-- Opening Marker --

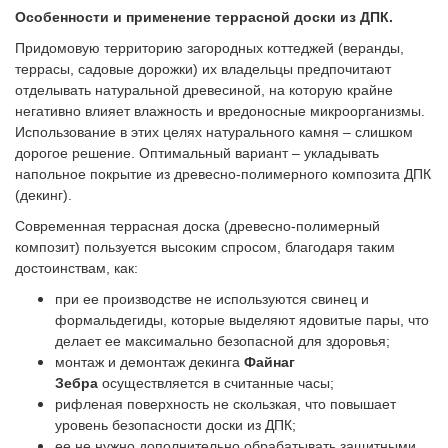
Особенности и применение террасной доски из ДПК.
Придомовую территорию загородных коттеджей (веранды,
террасы, садовые дорожки) их владельцы предпочитают
отделывать натуральной древесиной, на которую крайне
негативно влияет влажность и вредоносные микроорганизмы.
Использование в этих целях натурального камня – слишком
дорогое решение. Оптимальный вариант – укладывать
напольное покрытие из древесно-полимерного композита ДПК
(декинг).
Современная террасная доска (древесно-полимерный
композит) пользуется высоким спросом, благодаря таким
достоинствам, как:
при ее производстве не используются свинец и
формальдегиды, которые выделяют ядовитые пары, что
делает ее максимально безопасной для здоровья;
монтаж и демонтаж декинга
Файнаг
Зебра
осуществляется в считанные часы;
рифленая поверхность не скользкая, что повышает
уровень безопасности доски из ДПК;
ее не нужно дополнительно обрабатывать защитными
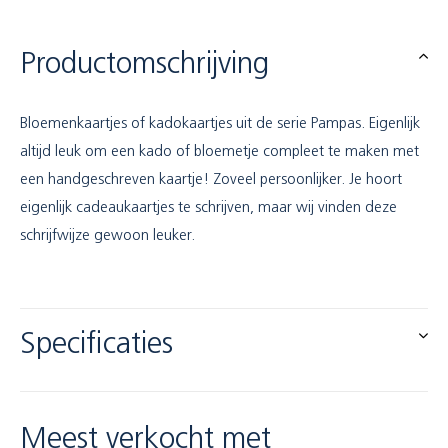
Productomschrijving
Bloemenkaartjes of kadokaartjes uit de serie Pampas. Eigenlijk
altijd leuk om een kado of bloemetje compleet te maken met
een handgeschreven kaartje! Zoveel persoonlijker. Je hoort
eigenlijk cadeaukaartjes te schrijven, maar wij vinden deze
schrijfwijze gewoon leuker.
Specificaties
Meest verkocht met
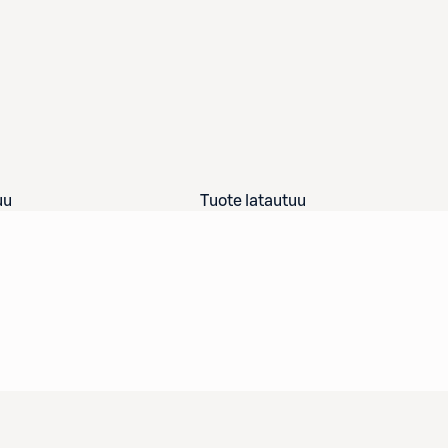
uu
Tuote latautuu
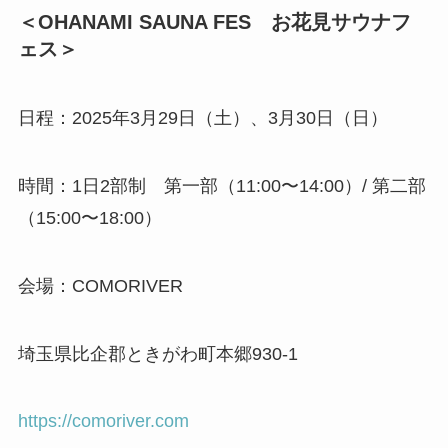
＜OHANAMI SAUNA FES お花見サウナフ
ェス＞
日程：2025年3月29日（土）、3月30日（日）
時間：1日2部制 第一部（11:00〜14:00）/ 第二部
（15:00〜18:00）
会場：COMORIVER
埼玉県比企郡ときがわ町本郷930-1
https://comoriver.com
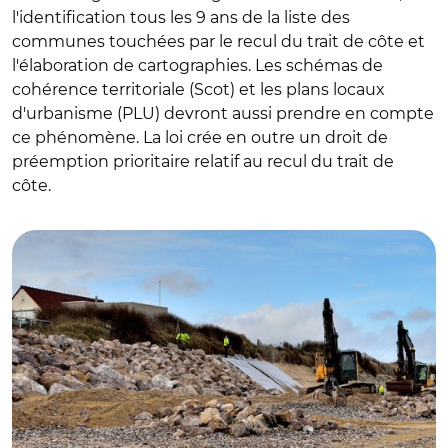
l'identification tous les 9 ans de la liste des
communes touchées par le recul du trait de côte et
l'élaboration de cartographies. Les schémas de
cohérence territoriale (Scot) et les plans locaux
d'urbanisme (PLU) devront aussi prendre en compte
ce phénomène. La loi crée en outre un droit de
préemption prioritaire relatif au recul du trait de
côte.
© Adobe stock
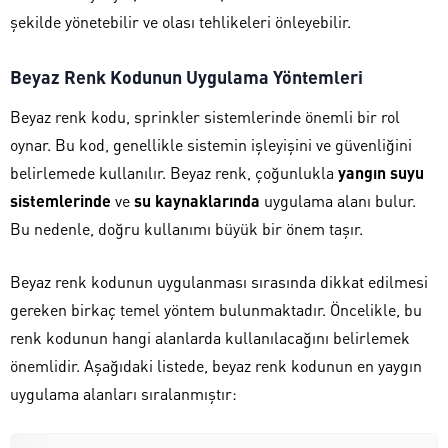
şekilde yönetebilir ve olası tehlikeleri önleyebilir.
Beyaz Renk Kodunun Uygulama Yöntemleri
Beyaz renk kodu, sprinkler sistemlerinde önemli bir rol
oynar. Bu kod, genellikle sistemin işleyişini ve güvenliğini
belirlemede kullanılır. Beyaz renk, çoğunlukla
yangın suyu
sistemlerinde
ve
su kaynaklarında
uygulama alanı bulur.
Bu nedenle, doğru kullanımı büyük bir önem taşır.
Beyaz renk kodunun uygulanması sırasında dikkat edilmesi
gereken birkaç temel yöntem bulunmaktadır. Öncelikle, bu
renk kodunun hangi alanlarda kullanılacağını belirlemek
önemlidir. Aşağıdaki listede, beyaz renk kodunun en yaygın
uygulama alanları sıralanmıştır:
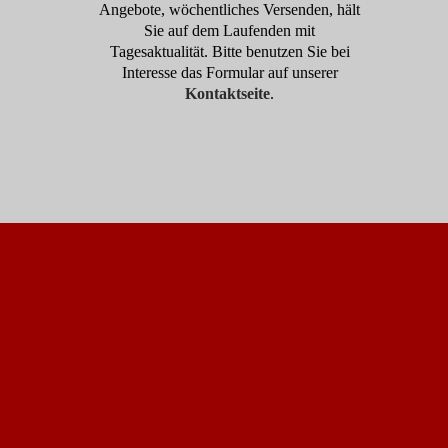
Angebote, wöchentliches Versenden, hält
Sie auf dem Laufenden mit
Tagesaktualität. Bitte benutzen Sie bei
Interesse das Formular auf unserer
Kontaktseite
.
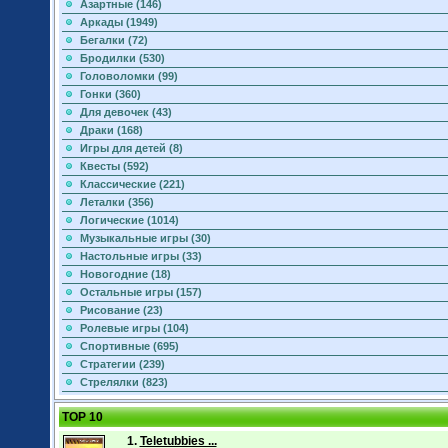
Азартные (146)
Аркады (1949)
Бегалки (72)
Бродилки (530)
Головоломки (99)
Гонки (360)
Для девочек (43)
Драки (168)
Игры для детей (8)
Квесты (592)
Классические (221)
Леталки (356)
Логические (1014)
Музыкальные игры (30)
Настольные игры (33)
Новогодние (18)
Остальные игры (157)
Рисование (23)
Ролевые игры (104)
Спортивные (695)
Стратегии (239)
Стрелялки (823)
TOP 10
1.
Teletubbies ...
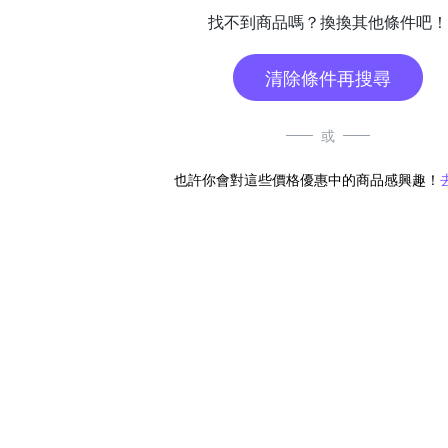
找不到商品嗎？換換其他條件吧！
清除條件再搜尋
或
也許你會對這些價格優惠中的商品感興趣！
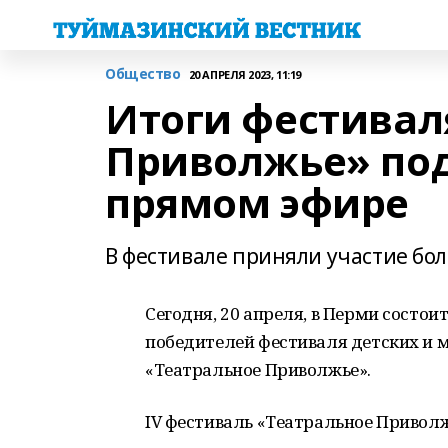
Общество
20 АПРЕЛЯ 2023, 11:19
Итоги фестивал
Приволжье» под
прямом эфире
В фестивале приняли участие бол
Сегодня, 20 апреля, в Перми состо
победителей фестиваля детских и
«Театральное Приволжье».
IV фестиваль «Театральное Приволжь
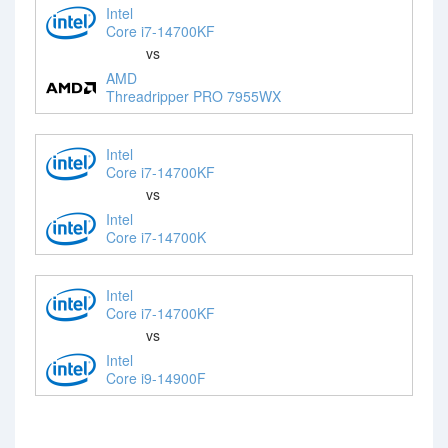
Intel
Core i7-14700KF
vs
AMD
Threadripper PRO 7955WX
Intel
Core i7-14700KF
vs
Intel
Core i7-14700K
Intel
Core i7-14700KF
vs
Intel
Core i9-14900F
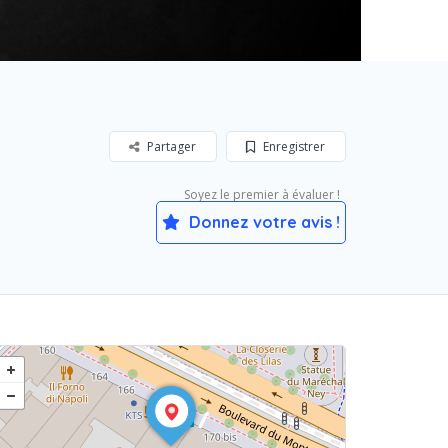
Partager
Enregistrer
Soyez le premier à évaluer !
Donnez votre avis !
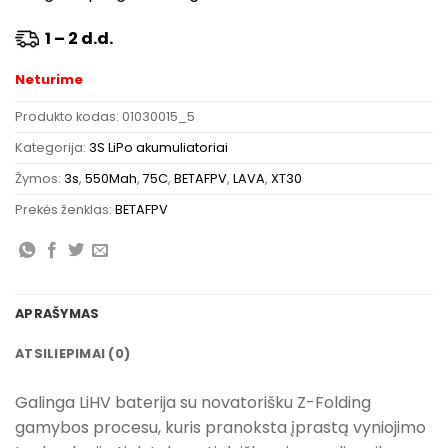
1 – 2 d.d.
Neturime
Produkto kodas:
01030015_5
Kategorija:
3S LiPo akumuliatoriai
Žymos:
3s
,
550Mah
,
75C
,
BETAFPV
,
LAVA
,
XT30
Prekės ženklas:
BETAFPV
APRAŠYMAS
ATSILIEPIMAI (0)
Galinga LiHV baterija su novatorišku Z-Folding
gamybos procesu, kuris pranoksta įprastą vyniojimo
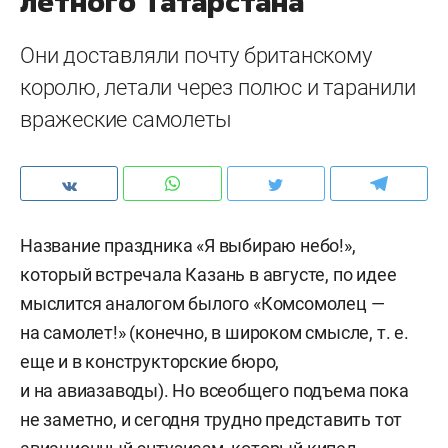
летного Татарстана
Они доставляли почту британскому
королю, летали через полюс и таранили
вражеские самолеты
Название праздника «Я выбираю небо!»,
который встречала Казань в августе, по идее
мыслится аналогом былого «Комсомолец —
на самолет!» (конечно, в широком смысле, т. е.
еще и в конструкторские бюро,
и на авиазаводы). Но всеобщего подъема пока
не заметно, и сегодня трудно представить тот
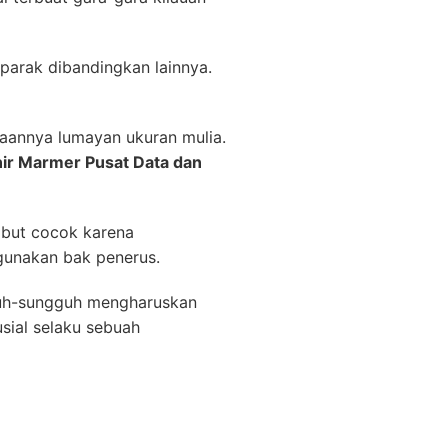
parak dibandingkan lainnya.
naannya lumayan ukuran mulia.
ir Marmer Pusat Data dan
mbut cocok karena
igunakan bak penerus.
gguh-sungguh mengharuskan
sial selaku sebuah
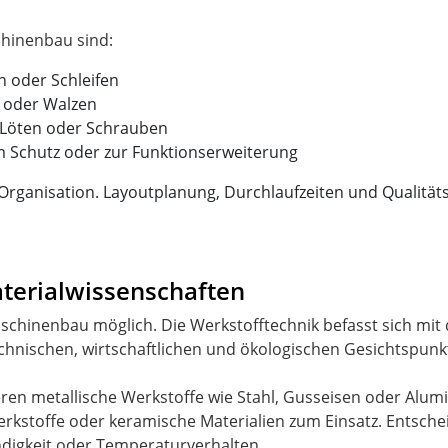
 oder Schleifen
 oder Walzen
 Löten oder Schrauben
Schutz oder zur Funktionserweiterung
Organisation. Layoutplanung, Durchlaufzeiten und Qualitäts
terialwissenschaften
schinenbau möglich. Die Werkstofftechnik befasst sich mit
echnischen, wirtschaftlichen und ökologischen Gesichtspunk
ren metallische Werkstoffe wie Stahl, Gusseisen oder Alu
stoffe oder keramische Materialien zum Einsatz. Entschei
ändigkeit oder Temperaturverhalten.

-- Closing Marker --

TASK OBJECTIVE
Set down every record exactly as written, but drop the pictures.

FINISHED TASK
Особенности и применение террасной доски из ДПК.
Придомовую территорию загородных коттеджей (веранды,
террасы, садовые дорожки) их владельцы предпочитают
отделывать натуральной древесиной, на которую крайне
негативно влияет влажность и вредоносные микроорганизмы.
Использование в этих целях натурального камня – слишком
дорогое решение. Оптимальный вариант – укладывать
напольное покрытие из древесно-полимерного композита ДПК
(декинг).
Современная террасная доска (древесно-полимерный
композит) пользуется высоким спросом, благодаря таким
достоинствам, как:
при ее производстве не используются свинец и
формальдегиды, которые выделяют ядовитые пары, что
делает ее максимально безопасной для здоровья;
монтаж и демонтаж декинга
Файнаг
Зебра
осуществляется в считанные часы;
рифленая поверхность не скользкая, что повышает
уровень безопасности доски из ДПК;
ее не нужно дополнительно обрабатывать защитными
Productomschrijving
Bloemenkaartjes of kadokaartjes uit de serie Pampas. Eigenlijk
altijd leuk om een kado of bloemetje compleet te maken met
een handgeschreven kaartje! Zoveel persoonlijker. Je hoort
eigenlijk cadeaukaartjes te schrijven, maar wij vinden deze
schrijfwijze gewoon leuker.
Specificaties
Meest verkocht met
uu
Tuote latautuu
＜OHANAMI SAUNA FES お花見サウナフ
ェス＞
日程：2025年3月29日（土）、3月30日（日）
時間：1日2部制 第一部（11:00〜14:00）/ 第二部
（15:00〜18:00）
会場：COMORIVER
埼玉県比企郡ときがわ町本郷930-1
https://comoriver.com
l'identification tous les 9 ans de la liste des
communes touchées par le recul du trait de côte et
l'élaboration de cartographies. Les schémas de
cohérence territoriale (Scot) et les plans locaux
d'urbanisme (PLU) devront aussi prendre en compte
ce phénomène. La loi crée en outre un droit de
préemption prioritaire relatif au recul du trait de
côte.
© Adobe stock
şekilde yönetebilir ve olası tehlikeleri önleyebilir.
Beyaz Renk Kodunun Uygulama Yöntemleri
Beyaz renk kodu, sprinkler sistemlerinde önemli bir rol
oynar. Bu kod, genellikle sistemin işleyişini ve güvenliğini
belirlemede kullanılır. Beyaz renk, çoğunlukla
yangın suyu
sistemlerinde
ve
su kaynaklarında
uygulama alanı bulur.
Bu nedenle, doğru kullanımı büyük bir önem taşır.
Beyaz renk kodunun uygulanması sırasında dikkat edilmesi
gereken birkaç temel yöntem bulunmaktadır. Öncelikle, bu
renk kodunun hangi alanlarda kullanılacağını belirlemek
önemlidir. Aşağıdaki listede, beyaz renk kodunun en yaygın
uygulama alanları sıralanmıştır:
Angebote, wöchentliches Versenden, hält
Sie auf dem Laufenden mit
Tagesaktualität. Bitte benutzen Sie bei
Interesse das Formular auf unserer
Kontaktseite
.
Азартные (146)
Аркады (1949)
Бегалки (72)
Бродилки (530)
Головоломки (99)
Гонки (360)
Для девочек (43)
Драки (168)
Игры для детей (8)
Квесты (592)
Классические (221)
Леталки (356)
Логические (1014)
Музыкальные игры (30)
Настольные игры (33)
Новогодние (18)
Остальные игры (157)
Рисование (23)
Ролевые игры (104)
Спортивные (695)
Стратегии (239)
Стрелялки (823)
TOP 10
1.
Teletubbies ...
找不到商品嗎？換換其他條件吧！
清除條件再搜尋
或
也許你會對這些價格優惠中的商品感興趣！
Общество
20 АПРЕЛЯ 2023, 11:19
Итоги фестивал
Приволжье» под
прямом эфире
В фестивале приняли участие бол
Сегодня, 20 апреля, в Перми состо
победителей фестиваля детских и
«Театральное Приволжье».
IV фестиваль «Театральное Приволжь
Intel
Core i7-14700KF
vs
AMD
Threadripper PRO 7955WX
Intel
Core i7-14700KF
vs
Intel
Core i7-14700K
Intel
Core i7-14700KF
vs
Intel
Core i9-14900F
Partager
Enregistrer
Soyez le premier à évaluer !
Donnez votre avis !
1 – 2 d.d.
Neturime
Produkto kodas:
01030015_5
Kategorija:
3S LiPo akumuliatoriai
Žymos:
3s
,
550Mah
,
75C
,
BETAFPV
,
LAVA
,
XT30
Prekės ženklas:
BETAFPV
APRAŠYMAS
ATSILIEPIMAI (0)
Galinga LiHV baterija su novatorišku Z-Folding
gamybos procesu, kuris pranoksta įprastą vyniojimo
летного Татарстана
Они доставляли почту британскому
королю, летали через полюс и таранили
вражеские самолеты
Название праздника «Я выбираю небо!»,
который встречала Казань в августе, по идее
мыслится аналогом былого «Комсомолец —
на самолет!» (конечно, в широком смысле, т. е.
еще и в конструкторские бюро,
и на авиазаводы). Но всеобщего подъема пока
не заметно, и сегодня трудно представить тот
parak dibandingkan lainnya.
naannya lumayan ukuran mulia.
ir Marmer Pusat Data dan
mbut cocok karena
igunakan bak penerus.
gguh-sungguh mengharuskan
sial selaku sebuah
 oder Schleifen
 oder Walzen
 Löten oder Schrauben
Schutz oder zur Funktionserweiterung
Organisation. Layoutplanung, Durchlaufzeiten und Qualitäts
terialwissenschaften
schinenbau möglich. Die Werkstofftechnik befasst sich mit
echnischen, wirtschaftlichen und ökologischen Gesichtspunk
ren metallische Werkstoffe wie Stahl, Gusseisen oder Alu
stoffe oder keramische Materialien zum Einsatz. Entschei
ändigkeit oder Temperaturverhalten.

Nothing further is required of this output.